This repository implements Demo-EASE, which improves the sample efficiency of reinforcement learning for robotic manipulation by exploiting natural symmetries in the environment and integrating expert demonstrations through a combination of behavior cloning and reinforcement learning. The method is validated on point-to-point reach task with and without obstacles and pick-and-place, showing better learning performance compared to traditional RL.

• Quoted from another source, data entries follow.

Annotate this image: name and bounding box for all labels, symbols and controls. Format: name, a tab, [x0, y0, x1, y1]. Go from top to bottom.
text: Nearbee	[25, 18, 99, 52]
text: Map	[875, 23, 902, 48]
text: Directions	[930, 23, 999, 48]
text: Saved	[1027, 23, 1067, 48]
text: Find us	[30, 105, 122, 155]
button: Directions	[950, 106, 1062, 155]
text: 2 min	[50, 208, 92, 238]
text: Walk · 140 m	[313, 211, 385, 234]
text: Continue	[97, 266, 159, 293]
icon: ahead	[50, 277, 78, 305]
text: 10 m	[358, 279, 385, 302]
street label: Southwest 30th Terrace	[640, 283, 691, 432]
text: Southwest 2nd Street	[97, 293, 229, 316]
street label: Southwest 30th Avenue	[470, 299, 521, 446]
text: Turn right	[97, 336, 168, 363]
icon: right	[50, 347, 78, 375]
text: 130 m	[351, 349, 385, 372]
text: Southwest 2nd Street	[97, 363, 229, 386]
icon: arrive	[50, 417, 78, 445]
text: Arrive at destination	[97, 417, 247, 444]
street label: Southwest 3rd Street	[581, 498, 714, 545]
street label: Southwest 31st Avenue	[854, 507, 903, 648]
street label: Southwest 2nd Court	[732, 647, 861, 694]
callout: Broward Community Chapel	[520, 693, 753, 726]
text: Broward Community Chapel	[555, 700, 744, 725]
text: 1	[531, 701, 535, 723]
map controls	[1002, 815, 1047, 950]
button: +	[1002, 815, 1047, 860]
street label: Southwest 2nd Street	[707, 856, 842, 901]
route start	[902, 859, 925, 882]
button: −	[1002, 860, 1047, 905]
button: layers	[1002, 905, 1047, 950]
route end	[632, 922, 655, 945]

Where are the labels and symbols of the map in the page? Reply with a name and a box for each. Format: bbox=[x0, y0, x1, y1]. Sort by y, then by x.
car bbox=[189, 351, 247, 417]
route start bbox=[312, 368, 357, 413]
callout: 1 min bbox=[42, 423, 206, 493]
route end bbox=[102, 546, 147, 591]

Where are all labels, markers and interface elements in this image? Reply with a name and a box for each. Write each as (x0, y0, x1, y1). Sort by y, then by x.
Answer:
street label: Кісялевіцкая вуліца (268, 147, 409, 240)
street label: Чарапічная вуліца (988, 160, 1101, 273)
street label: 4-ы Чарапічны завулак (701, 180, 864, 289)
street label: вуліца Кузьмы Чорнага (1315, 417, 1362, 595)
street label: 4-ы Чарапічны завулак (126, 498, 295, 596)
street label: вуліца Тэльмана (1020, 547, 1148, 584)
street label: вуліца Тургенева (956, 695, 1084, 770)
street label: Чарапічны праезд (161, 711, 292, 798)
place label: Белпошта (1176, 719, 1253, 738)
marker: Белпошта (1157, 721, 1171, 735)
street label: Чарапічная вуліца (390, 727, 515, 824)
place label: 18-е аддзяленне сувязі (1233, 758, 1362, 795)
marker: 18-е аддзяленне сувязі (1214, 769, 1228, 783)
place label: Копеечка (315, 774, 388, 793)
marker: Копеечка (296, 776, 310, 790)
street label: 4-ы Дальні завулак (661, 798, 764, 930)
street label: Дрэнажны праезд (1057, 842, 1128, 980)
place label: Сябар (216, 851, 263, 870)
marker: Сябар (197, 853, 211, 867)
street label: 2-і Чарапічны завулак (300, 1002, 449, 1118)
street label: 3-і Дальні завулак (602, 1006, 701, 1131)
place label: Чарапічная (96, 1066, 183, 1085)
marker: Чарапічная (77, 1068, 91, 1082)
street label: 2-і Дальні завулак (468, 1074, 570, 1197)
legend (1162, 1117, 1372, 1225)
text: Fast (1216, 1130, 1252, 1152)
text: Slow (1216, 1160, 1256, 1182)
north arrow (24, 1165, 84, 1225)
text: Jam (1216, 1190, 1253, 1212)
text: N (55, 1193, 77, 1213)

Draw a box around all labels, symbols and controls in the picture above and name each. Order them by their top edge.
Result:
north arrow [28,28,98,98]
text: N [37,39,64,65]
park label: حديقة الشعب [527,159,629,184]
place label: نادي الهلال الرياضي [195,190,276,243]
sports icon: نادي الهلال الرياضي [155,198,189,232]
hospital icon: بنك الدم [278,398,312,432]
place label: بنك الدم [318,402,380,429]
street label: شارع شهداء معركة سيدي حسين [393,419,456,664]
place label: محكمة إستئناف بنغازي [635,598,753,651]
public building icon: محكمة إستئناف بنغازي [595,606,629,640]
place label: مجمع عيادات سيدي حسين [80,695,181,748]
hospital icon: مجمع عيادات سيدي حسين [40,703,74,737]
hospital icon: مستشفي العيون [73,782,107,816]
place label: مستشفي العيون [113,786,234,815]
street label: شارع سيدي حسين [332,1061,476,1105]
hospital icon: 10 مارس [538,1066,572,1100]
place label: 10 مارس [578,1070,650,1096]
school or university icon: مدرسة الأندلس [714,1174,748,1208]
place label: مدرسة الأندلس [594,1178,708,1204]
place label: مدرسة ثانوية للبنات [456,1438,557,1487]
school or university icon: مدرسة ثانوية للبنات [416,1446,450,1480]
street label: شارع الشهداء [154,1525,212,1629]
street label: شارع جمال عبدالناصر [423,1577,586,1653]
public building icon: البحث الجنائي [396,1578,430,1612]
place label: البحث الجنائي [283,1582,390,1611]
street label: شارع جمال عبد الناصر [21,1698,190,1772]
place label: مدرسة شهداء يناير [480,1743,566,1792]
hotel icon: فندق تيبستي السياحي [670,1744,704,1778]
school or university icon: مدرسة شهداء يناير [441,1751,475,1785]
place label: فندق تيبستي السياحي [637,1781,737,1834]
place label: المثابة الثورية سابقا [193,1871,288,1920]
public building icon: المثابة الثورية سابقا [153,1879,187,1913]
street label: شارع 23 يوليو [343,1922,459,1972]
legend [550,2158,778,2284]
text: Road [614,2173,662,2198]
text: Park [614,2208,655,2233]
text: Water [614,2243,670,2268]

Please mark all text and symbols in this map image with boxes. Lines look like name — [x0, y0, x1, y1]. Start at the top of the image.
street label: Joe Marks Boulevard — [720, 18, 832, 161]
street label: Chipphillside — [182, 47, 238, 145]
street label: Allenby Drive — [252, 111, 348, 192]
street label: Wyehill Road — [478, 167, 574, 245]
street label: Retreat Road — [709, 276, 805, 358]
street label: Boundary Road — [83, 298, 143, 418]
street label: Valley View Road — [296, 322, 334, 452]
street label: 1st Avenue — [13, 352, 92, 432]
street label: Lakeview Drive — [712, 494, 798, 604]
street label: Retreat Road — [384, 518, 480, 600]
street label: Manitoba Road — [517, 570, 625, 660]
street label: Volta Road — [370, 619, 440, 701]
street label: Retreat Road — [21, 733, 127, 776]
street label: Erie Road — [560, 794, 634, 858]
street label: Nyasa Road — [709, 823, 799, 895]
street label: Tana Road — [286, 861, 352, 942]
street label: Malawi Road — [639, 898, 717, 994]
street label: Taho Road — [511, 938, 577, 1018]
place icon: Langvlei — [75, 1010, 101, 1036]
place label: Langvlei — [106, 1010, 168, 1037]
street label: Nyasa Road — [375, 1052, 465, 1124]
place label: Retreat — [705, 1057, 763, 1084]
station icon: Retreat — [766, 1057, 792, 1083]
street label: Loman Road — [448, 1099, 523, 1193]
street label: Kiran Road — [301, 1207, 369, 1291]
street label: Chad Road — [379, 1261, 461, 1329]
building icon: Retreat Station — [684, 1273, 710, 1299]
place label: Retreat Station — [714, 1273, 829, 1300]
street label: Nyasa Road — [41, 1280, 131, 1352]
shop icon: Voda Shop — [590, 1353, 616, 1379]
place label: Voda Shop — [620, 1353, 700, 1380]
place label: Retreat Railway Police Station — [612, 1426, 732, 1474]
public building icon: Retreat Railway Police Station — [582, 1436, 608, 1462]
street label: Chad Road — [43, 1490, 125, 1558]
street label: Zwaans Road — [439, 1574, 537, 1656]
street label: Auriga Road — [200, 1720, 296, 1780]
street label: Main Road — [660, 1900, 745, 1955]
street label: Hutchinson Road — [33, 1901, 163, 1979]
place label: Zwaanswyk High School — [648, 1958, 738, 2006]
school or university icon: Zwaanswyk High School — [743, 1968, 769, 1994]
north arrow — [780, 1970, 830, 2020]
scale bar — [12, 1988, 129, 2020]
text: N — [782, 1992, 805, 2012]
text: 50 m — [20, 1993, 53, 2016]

The experiments are based on: 📄 Demo-EASE Paper
Each task has its own folder and can be run independently by executing main.py.
-
DemoEASE_P2P/
➤ Point-to-Point (P2P) reaching task using DDPG + Demo-EASE -
DemoEASE_P2PO/
➤ Point-to-Point with Obstacle, also using DDPG + Demo-EASE -
DemoEASE_PickPlace/
➤ Pick-and-Place task using PPO + Demo-EASE
![]() DDPG + Demo-EASE architecture |
![]() PPO + Demo-EASE architecture |
Each environment has its own version of the robot simulation (kinova_sim/).
- Clone the repository:
git clone https://github.com/amsoufi/DemoEASE.git
cd DemoEASE- Install dependencies:
pip install -r requirements.txt- Run a training experiment:
cd DemoEASE_P2P # or DemoEASE_P2PO or DemoEASE_PnP
python main.py- This codebase was built with heavy reference to OpenAI Spinning Up.
- Each sub-project can be run independently by executing
main.py. - Saved logs and models will be created in the
data/folder of each sub-project. - Automated Experiment Script:
An example bash script (myscript.sh) is provided that automates runningrun.pywith different hyperparameter settings.
In the example, the hyperparameter being swept is the behavior cloning (BC) weight, but you can easily substitute it with any other desired hyperparameter (e.g., learning rate, discount factor).
Each trained model is saved with a timestamp and repeat number to organize the results automatically.
This project is licensed under the MIT License. See the LICENSE file for details.
Please cite the following if you use this work in your research:
A. M. S. Enayati et al., “Exploiting Symmetry and Heuristic Demonstrations in Off-policy Reinforcement Learning for Robotic Manipulation”, arXiv:2304.06055, 2023.